In the summer, we often spend weekends at the cottage with friends. In the country, the normal rules do not apply, and so there are innumerable cocktails, a plethora of red meats, and what can only be described as a revolting amount of potato chips. Though not officially in competition, I consider myself the reigning champion of deep-friend starch consumption, devouring at least a family-sized bag or two of Miss Vickie’s on each weekend jaunt. Now this is nothing to be proud of, but as the experts say, the first step is acknowledging I have a problem. The second step is to stop eating so many frackin’ chips.
During the week, common sense attempts to prevail as we try to right the balance by reverting to a diet consisting primarily of grains and plants. We call these omnivorous delights bowls of health, and we eat them with great relish, for though they taste as good as they look and they make us feel fantastic, like we are really taking care of ourselves.
In the mornings, we eat granola with fruits and nuts and yogurt, and at night, a comparable bowl of brown rice and nuts and greens.
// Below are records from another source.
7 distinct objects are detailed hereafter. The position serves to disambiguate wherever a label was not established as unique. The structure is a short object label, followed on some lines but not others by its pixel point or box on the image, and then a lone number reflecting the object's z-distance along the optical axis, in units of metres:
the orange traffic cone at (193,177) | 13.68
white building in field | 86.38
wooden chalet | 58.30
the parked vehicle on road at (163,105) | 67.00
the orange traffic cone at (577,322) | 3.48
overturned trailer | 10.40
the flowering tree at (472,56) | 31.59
But there is so much chopping required, and in the summer, when it is hot, or in the fall, when there is too much marking to do, or in the winter, when all you really want to do is make yourself a toddy and crawl into the tub, chopping can make you almost want to stick a Kraft Dinner Cup into the microwave and call it a day.
So imagine my delight when a few weeks ago, I stumbled upon a recipe for a Japanese Rice Pot with five vegetables and a mix of 15 grains that demands almost no prep, uses one single pot, and requires almost no clean-up.
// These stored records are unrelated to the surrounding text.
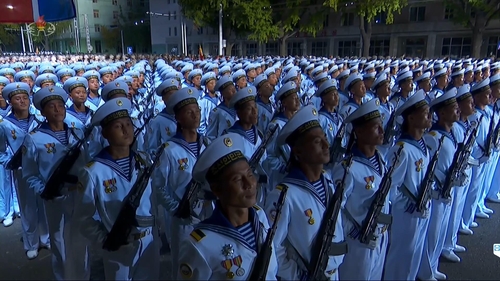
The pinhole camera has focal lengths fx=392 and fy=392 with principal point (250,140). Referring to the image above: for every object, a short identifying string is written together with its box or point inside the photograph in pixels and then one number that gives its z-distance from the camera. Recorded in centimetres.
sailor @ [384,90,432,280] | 357
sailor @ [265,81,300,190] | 450
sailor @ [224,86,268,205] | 450
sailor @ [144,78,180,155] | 549
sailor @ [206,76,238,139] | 600
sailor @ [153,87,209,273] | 363
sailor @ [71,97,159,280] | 305
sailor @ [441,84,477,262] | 449
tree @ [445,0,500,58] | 2722
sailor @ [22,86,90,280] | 362
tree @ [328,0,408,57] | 2547
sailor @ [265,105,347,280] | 256
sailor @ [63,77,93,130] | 569
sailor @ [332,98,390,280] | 308
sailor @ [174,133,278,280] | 210
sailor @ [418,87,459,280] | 400
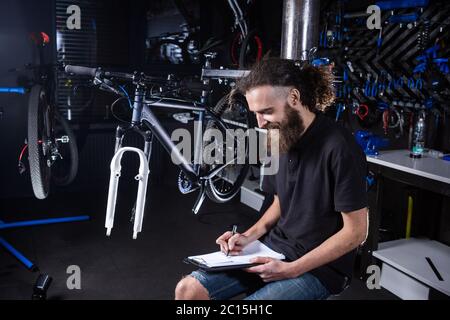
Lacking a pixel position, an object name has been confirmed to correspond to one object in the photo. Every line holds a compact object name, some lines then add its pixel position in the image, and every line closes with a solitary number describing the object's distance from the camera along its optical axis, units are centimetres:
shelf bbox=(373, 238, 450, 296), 236
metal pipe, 254
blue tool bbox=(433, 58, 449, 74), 256
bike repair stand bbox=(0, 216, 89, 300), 238
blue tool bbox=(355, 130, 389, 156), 274
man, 147
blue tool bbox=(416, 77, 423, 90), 274
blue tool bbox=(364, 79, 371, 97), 307
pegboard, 265
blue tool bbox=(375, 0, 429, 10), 262
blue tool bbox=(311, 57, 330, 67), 254
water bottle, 277
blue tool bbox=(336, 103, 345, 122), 324
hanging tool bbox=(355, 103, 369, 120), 307
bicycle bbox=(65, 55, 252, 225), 235
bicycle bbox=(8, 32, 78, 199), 248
Now, despite my passion for the miraculous potato, I have long considered myself a bit of an aficionado when it comes to grains. But I had no idea that there even were 15 possible grains to choose from. The challenge is how to actually get one’s hands on them. Apparently, if the New York Times article is to be believed, the 15-grain mix is called jugokokumai, and can be bought on-line, or presumably found at Japanese grocery stores (though I have yet to go looking for it). The reason is this, you can make a wonderfully nutritious and delicious rice pot with regular old short-grained brown rice, or any version of rice and grains that you want to throw together.
As the name of the recipe makes clear, there are only five main ingredients in addition to the rice: carrots, burdock, seaweed, shiitake and edamame. The water is scented with just a hint of soy, a dash of mirin, and a glance in the direction of the sake bottle. I made it once, though sadly without the burdock, and it was delicious. To be honest, I will probably never make the effort to seek out this missing ingredient, as it grew wild and hideous in my front yard for five years, killing off my more delicate and graceful plants and causing me no end of annoyance as its burrs clung to my clothes and gloves when I tried to do battle with it. Basically, I have a grudge against burdock, and it will take more than a suggestion of its calming powers to add it to this, my newly-beloved dish.
The second time I made it, I got a little bit creative, adding some thinly-sliced cabbage and red pepper, but tonight, I really threw caution to the wind and went for it. Now, what is celebrated in this dish is its meditative properties – as opposed to its strong and vibrant flavours – so my decision to add a little garlic and ginger is probably a little counter-productive in that regard. That said, it brought things to a new level taste-wise, and health-wise, well… enough said.
What you do is this:
Put three cups of water in a pot, and then take 1/4 cup out. Fill that 1/4 cup with a mix of soy sauce, mirin, and some kind of booze, and dump it back into the pot.
Add some dried, sliced shiitake and bring the lot to a boil. While the water is heating up, julienne or slice some carrots and some ginger, and do what you like with a clove of garlic: grate it, slice it, mash it up.
Make sure you have some dried seaweed handy and some frozen edamame, and then stand by.
When the water boils, add 1 and a 1/2 cups of rice and/or grains and return to a boil. Then in an orderly fashion, lay the edamame, seawood and vegetables on the surface of the rice in a circle, put the lid on and turn the heat down to simmer.
Check in from time to time, and when the grains are to your liking and the water is absorbed, give it a stir and fill your bowls.
Again, though this is probably a blasphemous suggestion, I added a little sriracha to the dish tonight because I like a little spice. But regardless of your inclination, the fact remains: it’s the quintessential bowl of health.